Objective: Coronary artery bypass grafting (CABG) is the operation most commonly performed by cardiac surgeons. There are few contemporary data examining evolving patient characteristics and surgical outcomes of isolated CABG. We used the Society of Thoracic Surgeons adult cardiac surgery database to characterize trends in patient characteristics and outcomes after CABG over the past decade.

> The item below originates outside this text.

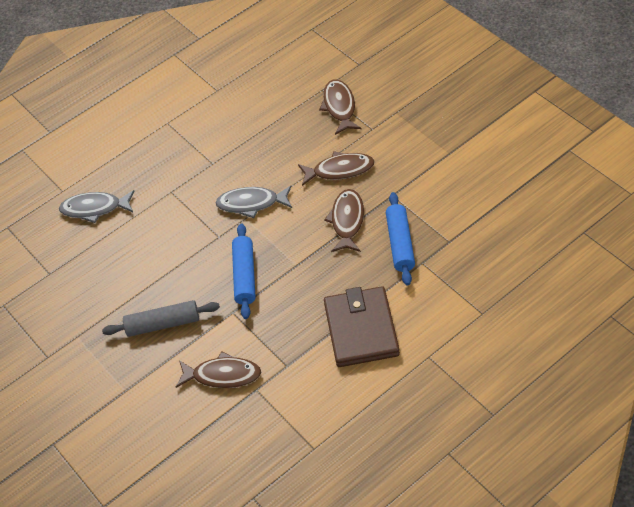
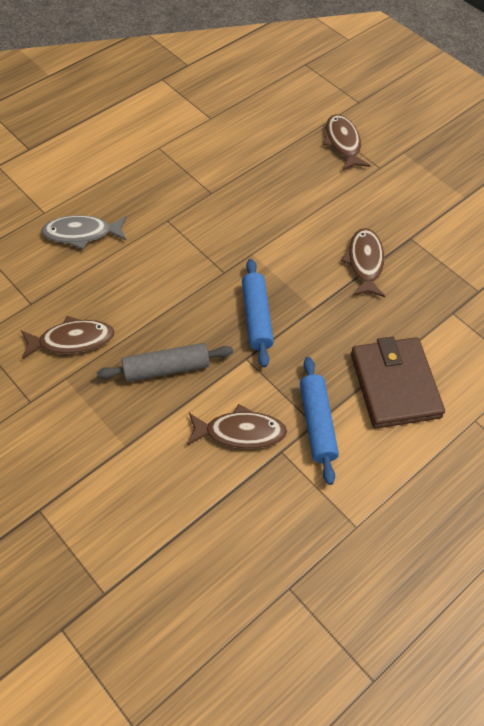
camera: 10 degrees left, 5 degrees up
(251, 203) = (257, 238): grey fish -> none
(340, 170) = (350, 208): brown fish -> brown fish (72, 340)
(400, 243) = (426, 290): blue rolling pin -> blue rolling pin (317, 423)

Methods: From 2000 to 2009, 1,497,254 patients underwent isolated primary CABG at Society of Thoracic Surgeons participating institutions. Demographics, operative characteristics, and postoperative outcomes were assessed, and risk-adjusted outcomes were calculated.

Results: Compared with the year 2000, patients undergoing isolated primary CABG in 2009 were more likely to have diabetes mellitus (33% vs 40%) and hypertension (71% vs 85%). There were clinically insignificant differences in age, gender, and body surface area. Between 2000 and 2009, there has been a 6.3% and 19.5% increase in the preoperative use of aspirin and beta-blockers, respectively. Between 2004 and 2009, there was a 7.8% increase in the use of angiotension-converting enzyme inhibitors preoperatively. Furthermore, between 2005 and 2009 there was a 3.8% increase in the use of statins preoperatively. The median number of distal anastomoses performed was unchanged between 2000 and 2009 (3; interquartile range, 2–4). There was a significant increase in the use of the internal thoracic artery (88% in 2000 vs 95% in 2009). The predicted mortality rates of 2.3% were consistent between 2000 and 2009. The observed mortality rate over this period declined from 2.4% in 2000 to 1.9% in 2009 representing a relative risk reduction of 24.4%. The incidence of postoperative stroke decreased significantly from 1.6% to 1.2%, representing a risk reduction of 26.4%. There was also a 9.2% relative reduction in the risk of reoperation for bleeding and a 32.9% relative risk reduction in the incidence of sternal wound infection.

Conclusions: Over the past decade, the risk profile of patients undergoing CABG has changed, with fewer smokers, more diabetic patients, and better medical therapy characterizing patients referred for surgical coronary revascularization. The left internal thoracic artery is nearly universally used and outcomes have improved substantially, with a significant decline in postoperative mortality and morbidity.